I’m a travel industry professional. I have just returned from the exciting and exhausting government trade mission – Australia Business Week in India. While in Mumbai and Delhi a few days ago I wrote about the huge potential that India’s travelling middle class represents to Australia (and the rest of the world). Now that I’m back in Sydney and have had time to reflect on what transpired and turn it into practical advice about the insights of an Indian tourist.
So for all destination marketers and tourism businesses out there, here are the MyTravelResearch.com hot tips for successful destination marketing to Indian nationals:
Top Tips to Connect With The Indian Tourist
- Work with the travel trade and connect digitally. Indian tourists (especially young ones) are heavy users of digital tools, including social media. But they will often still book their travel via a travel agent. So cultivate your relationships with the trade.
- The Indian market is a mosaic, not a monolith. Each state has its own personality traits, languages, and consumption preferences. You can find markets that are akin to you. I noticed these differences when I was travelling around India. Delhi has more of a government feeling. Mumbai is more freewheeling and entrepreneurial. The North is more of a tea-drinking culture. Coffee and vegetarianism is more prevalent in the South.
- Emphasise that you welcome Indian tourists and guests. Show you are excited that they are coming. Leverage your connections with trade to do this. Use imagery with Indians in it – if you show yourselves or Australians, consider using the Namaste greeting (put the word in show the gesture). Connect to your local community. As well as being great marketing approaches, these activities have a brand value. Feeling welcomed is an important proxy for feeling safe in consumers’ minds.
- In itineraries, provide useful information and safety tips. But always couch these in reassuring language. Incidents in Australia are rare by international standards, but acknowledging and minimising risk is important.
- An Indian tourist know the value of their money. They are also coming from a place with a far lower ‘cost of travel’ (a five-star hotel in Delhi costs about the same as a basic motel in regional Australia). So it is vital to that they feel they are spending their money well. Use language that talks about value. Show inclusions. Talk about the experience they will be getting. Wine and beer are among the few things more expensive in India. Not all Indians drink alcohol, but those that do will appreciate a gift or a complimentary bottle of wine.
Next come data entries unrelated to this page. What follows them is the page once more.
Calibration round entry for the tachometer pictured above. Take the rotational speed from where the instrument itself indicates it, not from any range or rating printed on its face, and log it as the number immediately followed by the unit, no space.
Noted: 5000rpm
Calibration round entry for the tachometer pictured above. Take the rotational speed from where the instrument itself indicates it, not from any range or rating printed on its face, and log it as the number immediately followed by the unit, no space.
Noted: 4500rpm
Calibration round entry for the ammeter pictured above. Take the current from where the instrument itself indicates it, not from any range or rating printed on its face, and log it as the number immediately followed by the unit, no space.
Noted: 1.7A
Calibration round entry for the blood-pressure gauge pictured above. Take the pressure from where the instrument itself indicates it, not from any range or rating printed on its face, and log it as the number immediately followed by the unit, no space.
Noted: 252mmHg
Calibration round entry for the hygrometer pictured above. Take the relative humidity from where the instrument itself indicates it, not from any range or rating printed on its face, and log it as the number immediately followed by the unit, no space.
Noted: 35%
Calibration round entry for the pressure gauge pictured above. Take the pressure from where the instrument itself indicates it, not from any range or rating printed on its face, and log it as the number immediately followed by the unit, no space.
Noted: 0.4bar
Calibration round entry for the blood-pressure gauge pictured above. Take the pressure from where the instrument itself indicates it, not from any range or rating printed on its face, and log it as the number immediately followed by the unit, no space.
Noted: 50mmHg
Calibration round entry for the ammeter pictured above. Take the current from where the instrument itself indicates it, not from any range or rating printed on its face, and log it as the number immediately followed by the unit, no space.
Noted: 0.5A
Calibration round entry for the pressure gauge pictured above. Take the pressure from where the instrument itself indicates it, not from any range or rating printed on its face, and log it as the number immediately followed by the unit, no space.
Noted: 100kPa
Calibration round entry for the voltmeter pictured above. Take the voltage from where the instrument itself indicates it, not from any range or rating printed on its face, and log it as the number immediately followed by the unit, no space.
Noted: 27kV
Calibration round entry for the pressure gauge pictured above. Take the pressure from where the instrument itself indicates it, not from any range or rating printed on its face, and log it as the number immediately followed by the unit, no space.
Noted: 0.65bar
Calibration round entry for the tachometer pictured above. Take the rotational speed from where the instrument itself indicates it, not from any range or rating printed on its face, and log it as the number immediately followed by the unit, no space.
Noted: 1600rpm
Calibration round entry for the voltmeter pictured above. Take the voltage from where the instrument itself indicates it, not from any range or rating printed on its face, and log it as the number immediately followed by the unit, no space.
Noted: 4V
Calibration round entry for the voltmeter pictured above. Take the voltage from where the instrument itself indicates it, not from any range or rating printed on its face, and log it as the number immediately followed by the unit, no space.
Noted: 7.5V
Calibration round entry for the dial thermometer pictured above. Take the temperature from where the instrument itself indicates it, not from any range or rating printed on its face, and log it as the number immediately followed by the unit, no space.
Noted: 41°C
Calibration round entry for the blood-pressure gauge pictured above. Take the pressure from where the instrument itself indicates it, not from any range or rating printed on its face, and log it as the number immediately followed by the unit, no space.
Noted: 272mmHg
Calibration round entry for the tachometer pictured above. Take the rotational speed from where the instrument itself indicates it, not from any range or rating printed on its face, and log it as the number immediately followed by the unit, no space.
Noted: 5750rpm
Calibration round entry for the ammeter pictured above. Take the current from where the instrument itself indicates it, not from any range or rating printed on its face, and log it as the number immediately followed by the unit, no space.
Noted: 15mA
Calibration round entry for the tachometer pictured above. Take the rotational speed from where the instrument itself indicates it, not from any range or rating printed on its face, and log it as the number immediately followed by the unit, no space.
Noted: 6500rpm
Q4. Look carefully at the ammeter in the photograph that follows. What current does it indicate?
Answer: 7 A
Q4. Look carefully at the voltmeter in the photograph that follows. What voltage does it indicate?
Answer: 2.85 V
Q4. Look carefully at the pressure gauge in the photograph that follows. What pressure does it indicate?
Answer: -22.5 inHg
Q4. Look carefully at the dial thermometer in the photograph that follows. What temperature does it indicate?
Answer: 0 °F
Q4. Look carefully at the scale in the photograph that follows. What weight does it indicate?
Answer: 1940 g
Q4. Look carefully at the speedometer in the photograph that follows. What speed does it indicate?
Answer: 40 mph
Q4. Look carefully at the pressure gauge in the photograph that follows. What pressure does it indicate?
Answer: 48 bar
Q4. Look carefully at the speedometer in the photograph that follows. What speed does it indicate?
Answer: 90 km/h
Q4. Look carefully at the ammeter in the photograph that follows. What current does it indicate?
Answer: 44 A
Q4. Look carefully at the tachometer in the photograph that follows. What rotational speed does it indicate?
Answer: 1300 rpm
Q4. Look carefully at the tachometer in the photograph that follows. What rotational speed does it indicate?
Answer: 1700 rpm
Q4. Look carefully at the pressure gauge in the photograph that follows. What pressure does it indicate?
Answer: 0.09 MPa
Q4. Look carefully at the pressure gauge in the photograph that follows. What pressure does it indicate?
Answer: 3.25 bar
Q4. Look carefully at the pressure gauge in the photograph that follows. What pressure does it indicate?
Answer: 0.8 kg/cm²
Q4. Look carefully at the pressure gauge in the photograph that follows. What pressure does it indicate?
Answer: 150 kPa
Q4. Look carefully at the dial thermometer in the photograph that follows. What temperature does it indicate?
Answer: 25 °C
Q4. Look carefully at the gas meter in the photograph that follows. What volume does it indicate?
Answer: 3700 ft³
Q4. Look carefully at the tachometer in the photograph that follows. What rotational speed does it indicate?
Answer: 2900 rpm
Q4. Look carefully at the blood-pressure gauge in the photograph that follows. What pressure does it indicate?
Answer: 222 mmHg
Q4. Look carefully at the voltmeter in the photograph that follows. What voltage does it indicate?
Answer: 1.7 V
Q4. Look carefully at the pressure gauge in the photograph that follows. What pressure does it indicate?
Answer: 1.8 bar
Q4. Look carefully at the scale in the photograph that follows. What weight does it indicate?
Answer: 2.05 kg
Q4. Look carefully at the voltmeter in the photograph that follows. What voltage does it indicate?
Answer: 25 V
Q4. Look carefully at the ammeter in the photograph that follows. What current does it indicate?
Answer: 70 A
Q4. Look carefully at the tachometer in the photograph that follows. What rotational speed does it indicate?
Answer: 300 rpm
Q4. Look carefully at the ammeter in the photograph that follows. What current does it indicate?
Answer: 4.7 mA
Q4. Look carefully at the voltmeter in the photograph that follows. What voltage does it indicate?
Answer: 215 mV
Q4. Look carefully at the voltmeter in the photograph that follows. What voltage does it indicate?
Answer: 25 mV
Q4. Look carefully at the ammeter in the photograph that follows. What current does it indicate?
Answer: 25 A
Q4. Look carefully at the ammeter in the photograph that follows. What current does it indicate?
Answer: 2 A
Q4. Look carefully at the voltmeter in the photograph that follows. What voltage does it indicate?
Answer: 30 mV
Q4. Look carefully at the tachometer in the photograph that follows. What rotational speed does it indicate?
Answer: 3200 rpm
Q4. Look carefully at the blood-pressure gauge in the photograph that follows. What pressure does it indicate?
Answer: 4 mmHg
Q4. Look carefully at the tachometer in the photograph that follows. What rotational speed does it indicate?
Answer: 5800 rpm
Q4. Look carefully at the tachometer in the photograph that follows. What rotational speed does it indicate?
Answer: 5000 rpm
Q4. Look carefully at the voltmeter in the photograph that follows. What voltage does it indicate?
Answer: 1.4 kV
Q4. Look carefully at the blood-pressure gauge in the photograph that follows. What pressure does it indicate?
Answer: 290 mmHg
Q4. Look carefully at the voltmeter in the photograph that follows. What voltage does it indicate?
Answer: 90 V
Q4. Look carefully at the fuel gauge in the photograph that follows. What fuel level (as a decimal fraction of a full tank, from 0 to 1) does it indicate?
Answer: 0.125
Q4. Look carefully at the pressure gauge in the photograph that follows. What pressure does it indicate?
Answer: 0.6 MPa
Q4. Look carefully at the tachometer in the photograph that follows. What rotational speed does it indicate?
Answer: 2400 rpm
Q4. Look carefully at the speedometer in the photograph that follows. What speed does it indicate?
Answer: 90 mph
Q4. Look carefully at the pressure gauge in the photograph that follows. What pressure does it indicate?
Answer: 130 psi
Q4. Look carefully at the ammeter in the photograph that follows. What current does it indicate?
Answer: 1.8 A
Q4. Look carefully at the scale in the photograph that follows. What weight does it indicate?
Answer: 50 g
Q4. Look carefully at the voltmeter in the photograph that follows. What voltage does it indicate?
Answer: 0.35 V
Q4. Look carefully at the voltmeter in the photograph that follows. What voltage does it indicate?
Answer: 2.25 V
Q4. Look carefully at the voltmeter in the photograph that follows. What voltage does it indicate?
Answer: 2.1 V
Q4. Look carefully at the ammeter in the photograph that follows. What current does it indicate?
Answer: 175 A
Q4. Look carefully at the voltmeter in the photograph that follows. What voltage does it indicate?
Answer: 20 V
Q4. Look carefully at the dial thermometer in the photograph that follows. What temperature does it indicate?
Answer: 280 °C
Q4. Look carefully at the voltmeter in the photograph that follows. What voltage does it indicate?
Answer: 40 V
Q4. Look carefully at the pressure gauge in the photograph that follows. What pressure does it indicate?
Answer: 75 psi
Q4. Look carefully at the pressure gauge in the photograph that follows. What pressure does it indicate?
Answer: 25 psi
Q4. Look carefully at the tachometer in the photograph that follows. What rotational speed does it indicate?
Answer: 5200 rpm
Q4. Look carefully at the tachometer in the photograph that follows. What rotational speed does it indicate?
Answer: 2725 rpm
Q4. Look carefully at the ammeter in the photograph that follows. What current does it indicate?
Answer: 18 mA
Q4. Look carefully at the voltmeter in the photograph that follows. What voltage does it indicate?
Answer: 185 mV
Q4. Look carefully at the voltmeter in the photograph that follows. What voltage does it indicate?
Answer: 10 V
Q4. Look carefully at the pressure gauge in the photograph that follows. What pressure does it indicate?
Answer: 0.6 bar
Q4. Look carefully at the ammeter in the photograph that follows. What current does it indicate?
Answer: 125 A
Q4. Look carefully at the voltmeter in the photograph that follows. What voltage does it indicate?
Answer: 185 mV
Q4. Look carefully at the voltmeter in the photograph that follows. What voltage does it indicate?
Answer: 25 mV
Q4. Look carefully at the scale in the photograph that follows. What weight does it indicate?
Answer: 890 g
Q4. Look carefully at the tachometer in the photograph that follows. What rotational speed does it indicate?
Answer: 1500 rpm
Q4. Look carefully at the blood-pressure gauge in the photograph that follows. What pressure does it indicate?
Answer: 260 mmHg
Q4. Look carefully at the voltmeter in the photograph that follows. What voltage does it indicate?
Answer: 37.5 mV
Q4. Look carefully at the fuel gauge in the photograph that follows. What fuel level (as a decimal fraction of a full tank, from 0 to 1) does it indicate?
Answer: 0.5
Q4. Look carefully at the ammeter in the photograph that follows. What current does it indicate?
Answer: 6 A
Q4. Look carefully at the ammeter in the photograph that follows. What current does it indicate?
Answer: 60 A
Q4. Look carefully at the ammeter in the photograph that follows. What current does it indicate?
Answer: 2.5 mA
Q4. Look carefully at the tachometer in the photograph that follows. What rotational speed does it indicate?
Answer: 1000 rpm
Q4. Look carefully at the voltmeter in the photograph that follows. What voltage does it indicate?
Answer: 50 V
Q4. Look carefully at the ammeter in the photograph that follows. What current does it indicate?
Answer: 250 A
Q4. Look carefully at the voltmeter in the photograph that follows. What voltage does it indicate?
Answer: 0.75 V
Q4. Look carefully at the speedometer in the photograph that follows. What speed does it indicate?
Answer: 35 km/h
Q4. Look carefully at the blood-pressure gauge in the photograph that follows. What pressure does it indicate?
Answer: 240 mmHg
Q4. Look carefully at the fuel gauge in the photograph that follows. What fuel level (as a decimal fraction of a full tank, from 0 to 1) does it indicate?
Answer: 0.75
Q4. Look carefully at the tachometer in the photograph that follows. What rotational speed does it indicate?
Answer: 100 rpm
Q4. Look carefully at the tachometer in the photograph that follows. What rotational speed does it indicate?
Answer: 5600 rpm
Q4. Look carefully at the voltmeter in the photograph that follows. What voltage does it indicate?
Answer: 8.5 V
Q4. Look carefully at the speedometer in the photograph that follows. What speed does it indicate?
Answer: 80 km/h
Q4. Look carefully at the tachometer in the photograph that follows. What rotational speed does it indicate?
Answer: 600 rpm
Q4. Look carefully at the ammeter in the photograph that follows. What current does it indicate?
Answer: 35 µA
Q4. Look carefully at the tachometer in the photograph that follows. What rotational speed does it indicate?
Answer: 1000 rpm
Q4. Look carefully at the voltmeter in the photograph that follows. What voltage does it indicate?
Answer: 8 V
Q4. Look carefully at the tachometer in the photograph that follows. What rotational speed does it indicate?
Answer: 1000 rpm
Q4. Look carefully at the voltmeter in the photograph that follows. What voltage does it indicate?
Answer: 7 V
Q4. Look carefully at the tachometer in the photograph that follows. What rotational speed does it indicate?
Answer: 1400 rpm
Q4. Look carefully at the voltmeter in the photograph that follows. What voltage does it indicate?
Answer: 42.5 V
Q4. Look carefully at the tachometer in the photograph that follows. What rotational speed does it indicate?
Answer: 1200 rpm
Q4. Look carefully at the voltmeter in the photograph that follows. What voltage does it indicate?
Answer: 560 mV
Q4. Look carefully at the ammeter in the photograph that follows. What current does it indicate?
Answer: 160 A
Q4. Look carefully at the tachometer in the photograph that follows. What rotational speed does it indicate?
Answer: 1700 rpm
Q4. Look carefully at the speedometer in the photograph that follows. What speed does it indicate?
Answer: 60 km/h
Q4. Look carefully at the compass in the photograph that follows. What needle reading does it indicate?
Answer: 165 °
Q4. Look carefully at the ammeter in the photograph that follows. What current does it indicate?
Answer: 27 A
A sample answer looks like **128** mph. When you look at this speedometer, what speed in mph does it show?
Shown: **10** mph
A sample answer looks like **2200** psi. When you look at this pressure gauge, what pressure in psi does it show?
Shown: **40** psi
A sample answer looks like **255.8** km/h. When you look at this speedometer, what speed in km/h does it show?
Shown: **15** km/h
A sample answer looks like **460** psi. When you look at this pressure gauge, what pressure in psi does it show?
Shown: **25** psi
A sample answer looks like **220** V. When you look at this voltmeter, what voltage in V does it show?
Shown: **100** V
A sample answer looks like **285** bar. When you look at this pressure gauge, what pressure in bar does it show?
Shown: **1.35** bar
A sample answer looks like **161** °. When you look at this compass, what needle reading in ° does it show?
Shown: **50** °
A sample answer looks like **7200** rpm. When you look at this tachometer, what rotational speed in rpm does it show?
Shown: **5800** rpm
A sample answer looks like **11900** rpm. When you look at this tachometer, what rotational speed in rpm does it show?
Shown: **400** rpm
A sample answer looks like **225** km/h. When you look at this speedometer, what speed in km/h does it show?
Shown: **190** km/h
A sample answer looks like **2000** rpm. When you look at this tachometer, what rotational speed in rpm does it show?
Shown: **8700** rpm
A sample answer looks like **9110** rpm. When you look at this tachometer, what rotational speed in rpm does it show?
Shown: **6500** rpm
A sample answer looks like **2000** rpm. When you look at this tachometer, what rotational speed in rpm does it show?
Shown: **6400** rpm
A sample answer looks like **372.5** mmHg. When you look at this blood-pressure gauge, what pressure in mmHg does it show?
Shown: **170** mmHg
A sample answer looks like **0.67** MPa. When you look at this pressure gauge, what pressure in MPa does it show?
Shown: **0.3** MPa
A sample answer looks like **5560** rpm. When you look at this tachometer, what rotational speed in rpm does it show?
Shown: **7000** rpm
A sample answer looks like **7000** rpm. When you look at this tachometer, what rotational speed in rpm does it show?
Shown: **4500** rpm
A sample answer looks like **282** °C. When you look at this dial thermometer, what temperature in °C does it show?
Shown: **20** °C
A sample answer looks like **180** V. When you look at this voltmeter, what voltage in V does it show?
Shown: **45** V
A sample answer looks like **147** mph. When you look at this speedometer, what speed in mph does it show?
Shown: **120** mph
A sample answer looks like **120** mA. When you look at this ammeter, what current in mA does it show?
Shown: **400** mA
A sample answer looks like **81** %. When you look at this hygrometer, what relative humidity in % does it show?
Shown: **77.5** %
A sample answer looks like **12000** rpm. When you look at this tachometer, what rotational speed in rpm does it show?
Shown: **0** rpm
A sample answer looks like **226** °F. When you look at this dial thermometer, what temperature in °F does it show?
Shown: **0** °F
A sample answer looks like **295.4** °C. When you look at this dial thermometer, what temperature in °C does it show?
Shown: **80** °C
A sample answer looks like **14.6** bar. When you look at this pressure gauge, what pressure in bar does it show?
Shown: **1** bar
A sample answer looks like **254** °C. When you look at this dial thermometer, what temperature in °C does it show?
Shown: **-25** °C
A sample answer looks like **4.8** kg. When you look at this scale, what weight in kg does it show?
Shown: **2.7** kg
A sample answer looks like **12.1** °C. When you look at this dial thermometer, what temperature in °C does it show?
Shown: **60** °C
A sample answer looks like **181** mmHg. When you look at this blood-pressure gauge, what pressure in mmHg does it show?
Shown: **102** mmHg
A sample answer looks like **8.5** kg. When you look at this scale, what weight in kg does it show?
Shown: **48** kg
- Include imagery that showcases natural beauty. If you are a city or town, clean, green and spacious areas are important. But show a few people in the photo. Empty doesn’t necessarily appeal to Indians, the way it does to many Australians.
- Show your attractions and experiences (with Indian tourist in the photo so that they feel welcome and safe).Indians like to be active on their holidays. Be clear about what you are offering them.
- Think about packages that reflect the nature of Indian families – often large, extended and multi-generational. This again reinforces the value proposition. Also remember that as an emerging market ‘more is more’ for Indian consumers. They may only come for a short time, but they will want to say they maximised their time in Australia. So work with other destinations. They aren’t your competitors. They’re your business generators.
- Indians like spicy food. So use vibrant coloured food shots. They’ll enjoy local cuisine, but offer them options to spice it up with chillies or sauces. Around 35% are vegetarian. So make sure you have attractive vegetarian options. Masterchef Australia was the top-rating reality TV show in India – so it’s worth linking stories to that if you can.
- Take time to get to know them. Indians and Australians share important values. Indians like to be with people they like – aka ‘mateship’. Humour counts.
- Cricket is a religion in India. Do you have ways you can utilise that connection e.g. by an introduction to a local cricket club.
- So is Bollywood. Were Australian locations near you used in Bollywood film production? If yes, leverage those connections. Where their silver screen heroes go, Indians will follow. Visit Scotland has produced an interactive map to allow them to do so (and surrounded it by other key experiences like whisky tasting!)
- Use your resources. Check with your regional tourism office what their plans are for India. Work with your state tourism office and Tourism Australia. They will have major campaigns in the market (e.g. DNSW’s Jhappi Time Campaign). Tourism Australia also has a lot of resources to guide marketing in India and developing product to meet Indian needs.
- Be in it for the long haul. Besides the size of the opportunity, one thing that both the Chinese and Indian markets share, is the need to build relationships over the long term.